(Transcribed page contents)
********
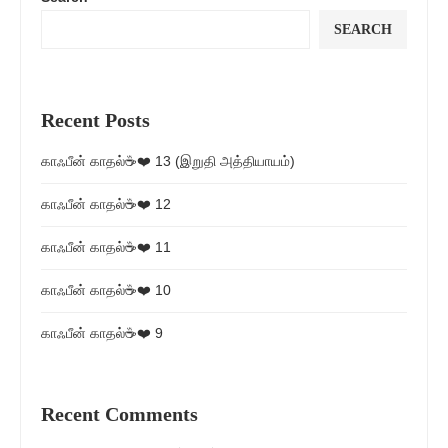
SEARCH
Recent Posts
காஃபீன் காதல்☕❤️ 13 (இறுதி அத்தியாயம்)
காஃபீன் காதல்☕❤️ 12
காஃபீன் காதல்☕❤️ 11
காஃபீன் காதல்☕❤️ 10
காஃபீன் காதல்☕❤️ 9
Recent Comments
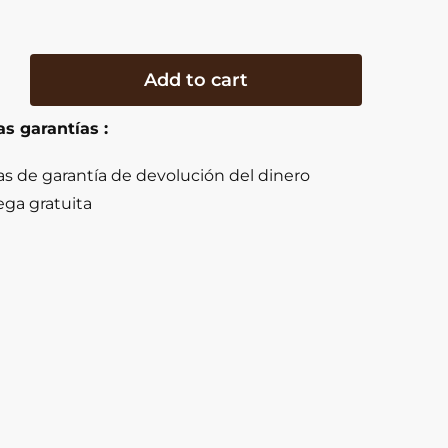
Add to cart
y
s garantías :
y
as de garantía de devolución del dinero
ega gratuita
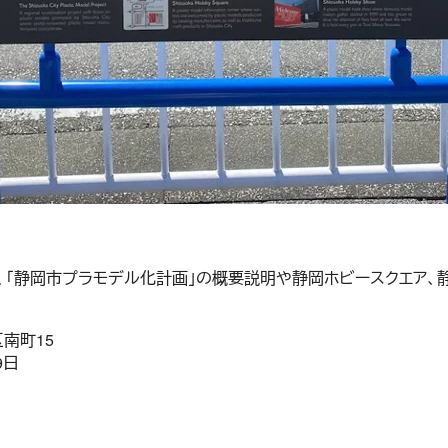
、「静岡市プラモデル化計画」の概要説明や静岡ホビースクエア、
南町15
9日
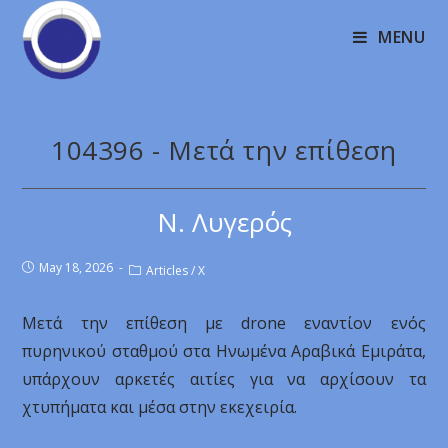
MENU
104396 - Mετά την επίθεση
Ν. Λυγερός
May 18, 2026
Articles
/
X
Mετά την επίθεση με drone εναντίον ενός
πυρηνικού σταθμού στα Ηνωμένα Αραβικά Εμιράτα,
υπάρχουν αρκετές αιτίες για να αρχίσουν τα
χτυπήματα και μέσα στην εκεχειρία.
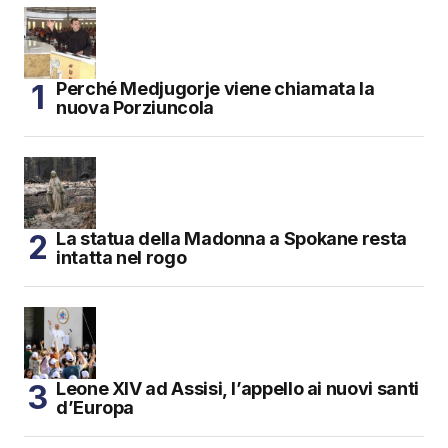
Perché Medjugorje viene chiamata la
nuova Porziuncola
La statua della Madonna a Spokane resta
intatta nel rogo
Leone XIV ad Assisi, l’appello ai nuovi santi
d’Europa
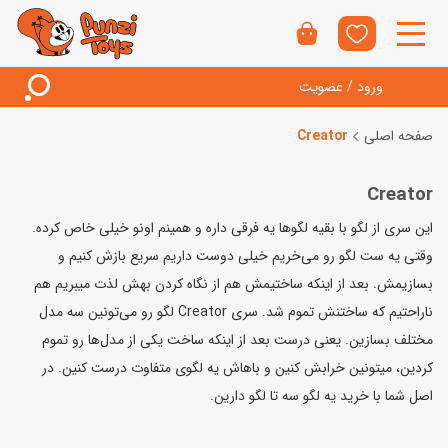
ورود / عضویت
صفحه اصلی
Creator
Creator
این سری از لگو با بقیه لگوها یه فرقی داره و همینم اونو خیلی خاص کرده.
وقتی یه ست لگو رو می‌خریم خیلی دوست داریم سریع بازش کنیم و‌
بسازیمش. بعد از اینکه ساختیمش هم از نگاه کردن بهش لذت میبریم هم
ناراحتیم که ساختنش تموم شد. سری Creator لگو‌ رو می‌تونین سه مدل
مختلف بسازین. یعنی درست بعد از اینکه ساخت یکی از مدل‌ها رو تموم
کردین، میتونین خرابش کنین و باهاش یه لگوی متفاوت درست کنین. در
اصل شما با خرید یه لگو سه تا لگو‌ دارین.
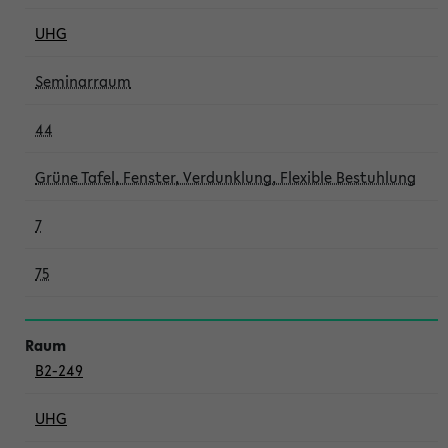
UHG
Seminarraum
44
Grüne Tafel, Fenster, Verdunklung, Flexible Bestuhlung
7
75
B2-249
UHG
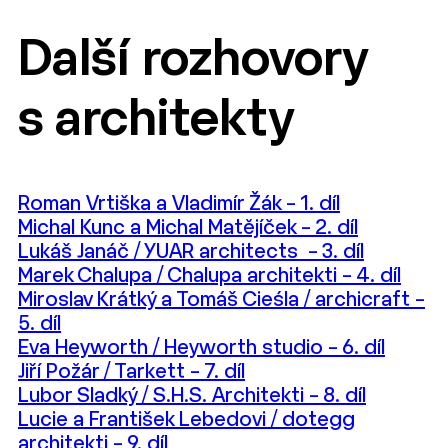
Další rozhovory
s architekty
Roman Vrtiška a Vladimír Žák – 1. díl
Michal Kunc a Michal Matějíček – 2. díl
Lukáš Janáč / YUAR architects – 3. díl
Marek Chalupa / Chalupa architekti – 4. díl
Miroslav Krátký a Tomáš Cieśla / archicraft –
5. díl
Eva Heyworth / Heyworth studio – 6. díl
Jiří Požár / Tarkett – 7. díl
Lubor Sladký / S.H.S. Architekti – 8. díl
Lucie a František Lebedovi / dotegg
architekti – 9. díl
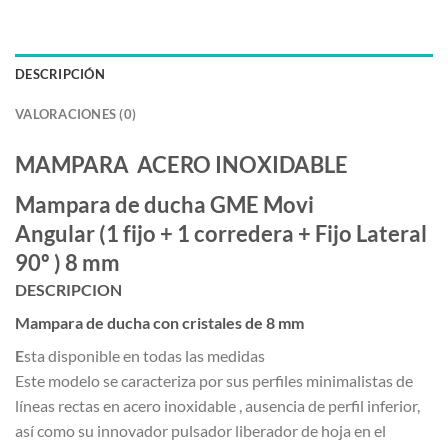
DESCRIPCIÓN
VALORACIONES (0)
MAMPARA ACERO INOXIDABLE
Mampara de ducha GME Movi
Angular (1 fijo + 1 corredera + Fijo Lateral
90º ) 8 mm
DESCRIPCION
Mampara de ducha con cristales de 8 mm
E
sta disponible en todas las medidas
Este modelo se caracteriza por sus perfiles minimalistas de
líneas rectas en acero inoxidable , ausencia de perfil inferior,
así como su innovador pulsador liberador de hoja en el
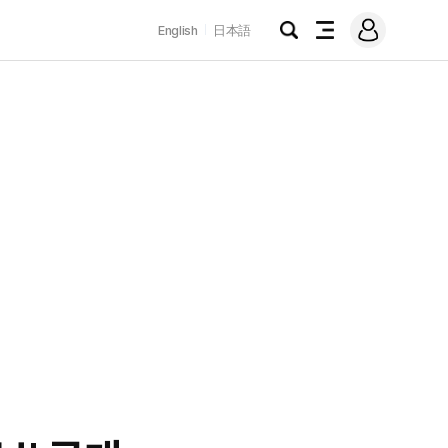
로
English
日本語
그
검
전
인
색
체
메
뉴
********
#### TASK
Find the word "خیلی" in the entries above. Copy every line that has it.

#### ANSWER BOX
این سری از لگو با بقیه لگوها یه فرقی داره و همینم اونو خیلی خاص کرده.
وقتی یه ست لگو رو می‌خریم خیلی دوست داریم سریع بازش کنیم و‌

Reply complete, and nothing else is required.